C/C++ Low Level Curriculum Part 11: Inheritance

Instapaper Text

C/C++ Low Level Curriculum Part 11: Inheritance

Hello, and welcome to the 11th part of the C / C++ low level curriculum. About time? Definitely!

Last time we looked at the basics of User Defined Types: how structs, classes, and unions are laid out in memory; and (some of) the implications of memory alignment on this picture.

In part 11 we’re going to look at how inheritance affects this picture, in particular the implications for memory layout of derived types and also for their behaviour during construction and destruction (note: we’re leaving multiple inheritance and the keyword virtual out of this picture to start with).

Before We Begin

I will assume that you have already read the previous posts in the series, but I will also put in-line links to any important terms or concepts that you might need to know about to make sense of what you’re reading. I’m helpful like that.

Another big assumption I’m going to make is that you’re already very familiar with the C++ language and comfortable using the language features we’re discussing, as well as the accepted usage limitations of those features etc. If I need to demonstrate anything out of the ordinary I’ll explain it – or at least link to an explanation.

In this series I discuss what happens with vanilla unoptimised win32 debug code generated by the VS 2010 compiler – whilst the specifics will differ on other platforms (and probably with other compilers) the general sweep of the code should be basically the same – because it’s assembly that has been generated by a C++ compiler – and so following the same examples given here with a source / disassembly debugger on your platform of choice should provide you with the same insights we get here.

○ ○ ○ ○ ○ ○ ○

● Exercise requirements
1. Summarize the article on C++ inheritance in two sentences.
2. Extend the article on C++ inheritance, picking up after its final sentence.
The lines after this point come from a separate source.

○ ○ ○ ○ ○ ○ ○

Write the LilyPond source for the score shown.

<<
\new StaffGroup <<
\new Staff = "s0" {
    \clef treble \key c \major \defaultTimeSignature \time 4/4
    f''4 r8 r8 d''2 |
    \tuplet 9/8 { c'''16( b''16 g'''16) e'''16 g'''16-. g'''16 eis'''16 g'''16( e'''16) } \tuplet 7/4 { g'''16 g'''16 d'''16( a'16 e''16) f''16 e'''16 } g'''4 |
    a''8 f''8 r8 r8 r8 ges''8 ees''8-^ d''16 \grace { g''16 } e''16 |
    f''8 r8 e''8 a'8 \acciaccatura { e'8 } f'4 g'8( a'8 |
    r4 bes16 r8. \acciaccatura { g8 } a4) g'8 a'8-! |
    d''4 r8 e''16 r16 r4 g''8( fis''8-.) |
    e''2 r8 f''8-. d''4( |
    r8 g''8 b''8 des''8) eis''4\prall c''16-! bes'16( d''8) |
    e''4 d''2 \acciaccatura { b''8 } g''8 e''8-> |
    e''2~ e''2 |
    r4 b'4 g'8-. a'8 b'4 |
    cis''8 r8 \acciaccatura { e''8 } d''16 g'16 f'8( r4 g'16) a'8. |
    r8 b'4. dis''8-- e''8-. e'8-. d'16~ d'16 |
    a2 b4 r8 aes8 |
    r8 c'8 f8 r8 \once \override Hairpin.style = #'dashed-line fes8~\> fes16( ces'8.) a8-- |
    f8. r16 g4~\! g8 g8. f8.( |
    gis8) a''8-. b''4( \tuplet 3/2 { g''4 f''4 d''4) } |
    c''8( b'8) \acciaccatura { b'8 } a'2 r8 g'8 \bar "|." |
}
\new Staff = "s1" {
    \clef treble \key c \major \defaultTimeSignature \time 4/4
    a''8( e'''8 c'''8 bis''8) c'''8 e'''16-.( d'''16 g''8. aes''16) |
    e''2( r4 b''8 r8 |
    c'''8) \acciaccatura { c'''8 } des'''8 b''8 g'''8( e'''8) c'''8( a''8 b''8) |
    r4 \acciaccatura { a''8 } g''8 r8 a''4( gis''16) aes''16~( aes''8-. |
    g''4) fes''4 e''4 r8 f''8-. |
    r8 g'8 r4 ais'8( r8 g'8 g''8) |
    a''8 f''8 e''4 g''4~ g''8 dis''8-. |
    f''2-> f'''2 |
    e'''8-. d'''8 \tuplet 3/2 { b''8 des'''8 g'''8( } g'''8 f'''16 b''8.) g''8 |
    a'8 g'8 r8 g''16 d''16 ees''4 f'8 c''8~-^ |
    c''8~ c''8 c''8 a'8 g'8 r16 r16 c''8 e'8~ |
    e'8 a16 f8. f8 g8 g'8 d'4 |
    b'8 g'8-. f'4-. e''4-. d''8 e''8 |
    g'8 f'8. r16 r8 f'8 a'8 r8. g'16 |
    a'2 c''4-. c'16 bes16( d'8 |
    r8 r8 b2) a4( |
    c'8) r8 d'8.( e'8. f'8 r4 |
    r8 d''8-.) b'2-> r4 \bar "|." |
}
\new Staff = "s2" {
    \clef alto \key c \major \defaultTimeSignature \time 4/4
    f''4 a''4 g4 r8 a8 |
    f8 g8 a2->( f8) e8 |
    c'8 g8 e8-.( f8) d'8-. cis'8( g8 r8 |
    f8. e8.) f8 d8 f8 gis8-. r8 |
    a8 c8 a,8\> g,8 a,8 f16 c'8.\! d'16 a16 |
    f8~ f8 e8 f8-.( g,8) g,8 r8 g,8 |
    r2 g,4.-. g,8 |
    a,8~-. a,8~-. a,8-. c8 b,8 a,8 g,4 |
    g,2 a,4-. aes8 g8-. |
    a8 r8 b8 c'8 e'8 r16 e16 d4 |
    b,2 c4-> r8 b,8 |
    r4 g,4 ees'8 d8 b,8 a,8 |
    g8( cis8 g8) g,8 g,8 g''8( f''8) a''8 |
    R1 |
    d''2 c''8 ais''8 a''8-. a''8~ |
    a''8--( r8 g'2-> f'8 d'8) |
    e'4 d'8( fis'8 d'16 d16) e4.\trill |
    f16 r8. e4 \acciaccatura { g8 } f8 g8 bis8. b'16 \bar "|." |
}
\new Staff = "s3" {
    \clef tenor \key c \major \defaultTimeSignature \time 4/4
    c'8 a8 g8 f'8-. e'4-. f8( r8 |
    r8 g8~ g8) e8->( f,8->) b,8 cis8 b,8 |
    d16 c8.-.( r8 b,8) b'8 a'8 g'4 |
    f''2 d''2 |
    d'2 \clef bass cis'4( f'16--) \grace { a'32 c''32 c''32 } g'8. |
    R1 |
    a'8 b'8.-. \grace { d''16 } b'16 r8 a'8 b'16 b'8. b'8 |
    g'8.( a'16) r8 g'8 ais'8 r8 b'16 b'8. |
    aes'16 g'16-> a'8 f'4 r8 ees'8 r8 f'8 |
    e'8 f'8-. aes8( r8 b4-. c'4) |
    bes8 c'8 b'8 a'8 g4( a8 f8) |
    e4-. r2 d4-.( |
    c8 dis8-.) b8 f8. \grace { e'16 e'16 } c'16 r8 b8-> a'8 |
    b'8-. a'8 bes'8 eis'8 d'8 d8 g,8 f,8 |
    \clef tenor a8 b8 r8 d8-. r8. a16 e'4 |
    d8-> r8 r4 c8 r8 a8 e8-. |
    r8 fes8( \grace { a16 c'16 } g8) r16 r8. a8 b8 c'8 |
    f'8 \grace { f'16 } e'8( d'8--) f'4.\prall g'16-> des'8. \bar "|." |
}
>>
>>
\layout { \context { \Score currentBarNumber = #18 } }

○ ○ ○ ○ ○ ○ ○

● Answers given
1. This eleventh part of the C/C++ low level curriculum looks at how inheritance affects the memory layout of derived types and their behavior during construction and destruction, leaving multiple inheritance and the keyword virtual aside at first. It assumes the reader has read the earlier posts and knows C++ well, and it examines unoptimized win32 debug code from the VS 2010 compiler, expecting the general sweep of the code to be basically the same on other platforms.

2.
With this in mind, in case you missed them, here are the backlinks to the previous posts in the series:

I won’t lie – it’s not light reading :)

Class vs. Struct: a Gentle Reminder

The C++ keywords struct and class define types that are identical in implementational detail and what you can do with them (the only difference being at the language level: the default access specifier if none is specified is private for class, and public for struct).

So, whilst I will be using the keyword class throughout this article please take it as read that anything we talk about here applies equally to types defined using the keyword struct.

What happens when we derive from another type?

So, what does happen when you derive a user defined type from another non built-in type?

Clearly the data members you specify in the declarations have to go somewhere, and so do all those specified in the type(s) you are deriving from.

At the level of C++ there is nothing other than the standard to tell you how this works – and nothing other than looking at what happens with the code generated by the compiler you are using will tell you for definite.

As in the last post, we will be relying heavily on the frankly awesome secret 007 compiler flag /d1reportSingleClassLayout in order to tell us exactly how the (Visual Studio 2010 win32 x86) compiler has decided to lay our example structures out in memory.

It’s about time to look at some example code, so, rather than have you go through the usual rigmarole of setting up your project I have kindly set one up for you.

The zip file in this link contains a VS2010 solution with a single project and .cpp file lovingly set up to run the code shown below, which is in 00_Inheritance.cpp

class CTestBase
 
  {
 
  public:
 
      int _iA;
 
      int _iB;
 
  };
 
   
 
  class CTestDerived
 
  : public CTestBase
 
  {
 
  public:
 
      int _iC;
 
      int _iD;
 
  };
 
   
 
  int main(int argc, char* argv[])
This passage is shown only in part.